Task details: Nothing but the lines below between the line holding "ring tip: (584, 193)" and the line holding "middle tip: (568, 183)", inclusive, should appear in the answer, each set down exactly.

Given records:
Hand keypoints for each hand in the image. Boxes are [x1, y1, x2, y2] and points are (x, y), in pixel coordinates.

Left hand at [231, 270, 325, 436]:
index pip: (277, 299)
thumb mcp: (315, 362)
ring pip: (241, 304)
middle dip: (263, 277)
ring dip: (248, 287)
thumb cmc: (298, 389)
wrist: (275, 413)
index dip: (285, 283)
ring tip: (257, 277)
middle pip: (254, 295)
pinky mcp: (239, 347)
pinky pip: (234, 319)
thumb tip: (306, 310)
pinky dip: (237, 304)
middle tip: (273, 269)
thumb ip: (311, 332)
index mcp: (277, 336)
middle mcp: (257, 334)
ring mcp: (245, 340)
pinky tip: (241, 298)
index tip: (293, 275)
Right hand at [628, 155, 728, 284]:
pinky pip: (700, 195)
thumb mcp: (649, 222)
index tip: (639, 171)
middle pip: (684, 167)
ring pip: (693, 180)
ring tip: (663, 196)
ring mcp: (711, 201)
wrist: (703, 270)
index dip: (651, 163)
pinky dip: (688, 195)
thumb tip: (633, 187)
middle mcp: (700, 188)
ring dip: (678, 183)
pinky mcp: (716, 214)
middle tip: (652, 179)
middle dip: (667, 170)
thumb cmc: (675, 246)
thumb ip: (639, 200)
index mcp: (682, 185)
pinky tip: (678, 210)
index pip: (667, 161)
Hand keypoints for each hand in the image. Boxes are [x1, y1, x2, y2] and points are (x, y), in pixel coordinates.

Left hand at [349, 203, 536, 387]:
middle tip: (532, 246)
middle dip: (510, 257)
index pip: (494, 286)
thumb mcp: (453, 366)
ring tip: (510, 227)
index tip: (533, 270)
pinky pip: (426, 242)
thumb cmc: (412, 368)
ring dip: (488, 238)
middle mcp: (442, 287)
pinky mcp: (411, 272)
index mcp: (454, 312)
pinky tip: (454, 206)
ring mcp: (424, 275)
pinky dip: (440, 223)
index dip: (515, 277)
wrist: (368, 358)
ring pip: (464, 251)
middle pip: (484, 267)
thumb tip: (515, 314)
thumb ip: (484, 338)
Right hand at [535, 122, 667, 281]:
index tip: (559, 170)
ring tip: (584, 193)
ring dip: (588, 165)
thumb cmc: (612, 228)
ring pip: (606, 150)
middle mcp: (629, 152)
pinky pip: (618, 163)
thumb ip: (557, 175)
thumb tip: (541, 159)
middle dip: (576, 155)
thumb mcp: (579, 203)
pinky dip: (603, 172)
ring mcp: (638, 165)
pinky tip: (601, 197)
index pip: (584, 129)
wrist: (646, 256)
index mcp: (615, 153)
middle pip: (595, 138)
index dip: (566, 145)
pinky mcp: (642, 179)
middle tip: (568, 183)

--

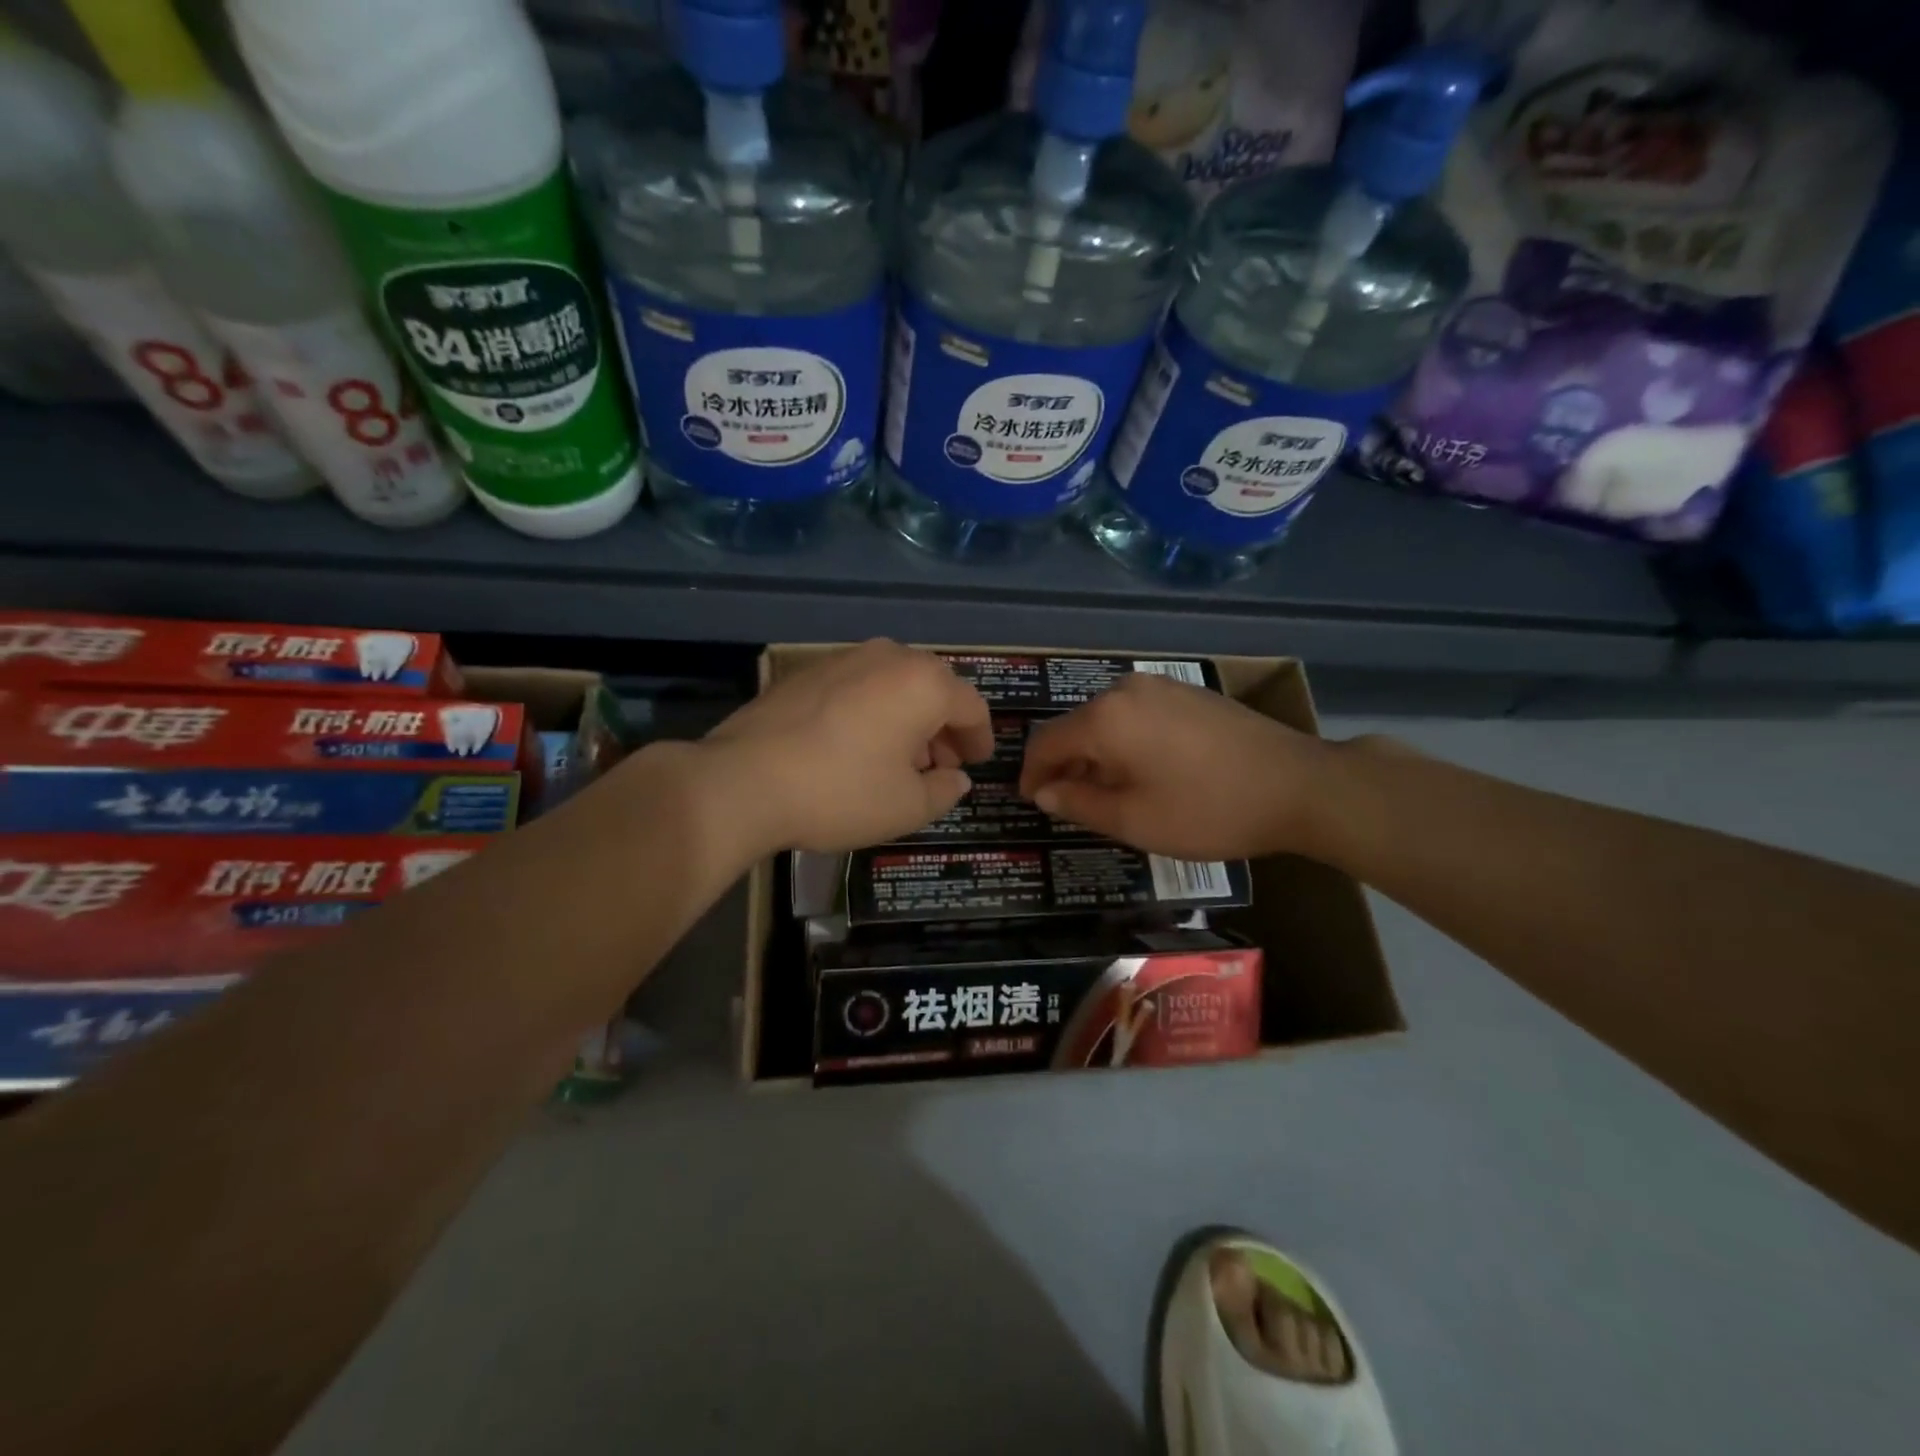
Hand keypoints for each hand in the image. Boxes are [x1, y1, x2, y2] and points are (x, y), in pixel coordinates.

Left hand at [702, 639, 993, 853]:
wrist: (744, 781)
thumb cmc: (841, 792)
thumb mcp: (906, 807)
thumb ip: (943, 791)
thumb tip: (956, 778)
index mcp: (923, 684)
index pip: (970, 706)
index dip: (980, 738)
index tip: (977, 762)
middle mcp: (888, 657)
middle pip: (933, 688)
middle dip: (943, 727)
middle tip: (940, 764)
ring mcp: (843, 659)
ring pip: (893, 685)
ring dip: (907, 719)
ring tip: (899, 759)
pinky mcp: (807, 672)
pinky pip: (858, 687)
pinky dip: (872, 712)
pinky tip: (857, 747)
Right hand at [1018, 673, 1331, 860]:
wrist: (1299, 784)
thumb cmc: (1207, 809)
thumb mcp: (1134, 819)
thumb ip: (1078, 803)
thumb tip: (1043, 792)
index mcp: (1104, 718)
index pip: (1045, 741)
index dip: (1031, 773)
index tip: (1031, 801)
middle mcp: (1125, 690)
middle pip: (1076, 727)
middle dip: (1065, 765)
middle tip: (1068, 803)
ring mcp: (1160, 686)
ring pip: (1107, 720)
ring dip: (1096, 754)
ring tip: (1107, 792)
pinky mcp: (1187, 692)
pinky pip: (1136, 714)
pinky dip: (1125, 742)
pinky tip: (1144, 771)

Result for this exercise:
ring tip: (584, 193)
ring dip: (588, 165)
thumb cmc: (612, 228)
ring pip: (606, 150)
middle mcp: (629, 152)
pinky pip: (618, 163)
thumb ip: (557, 175)
thumb tip: (541, 159)
middle dip: (576, 155)
thumb mcp: (579, 203)
pinky dip: (603, 172)
ring mcp: (638, 165)
pinky tip: (601, 197)
index pip: (584, 129)
wrist: (646, 256)
index mcp: (615, 153)
middle pip: (595, 138)
index dip: (566, 145)
pinky mcp: (642, 179)
middle tip: (568, 183)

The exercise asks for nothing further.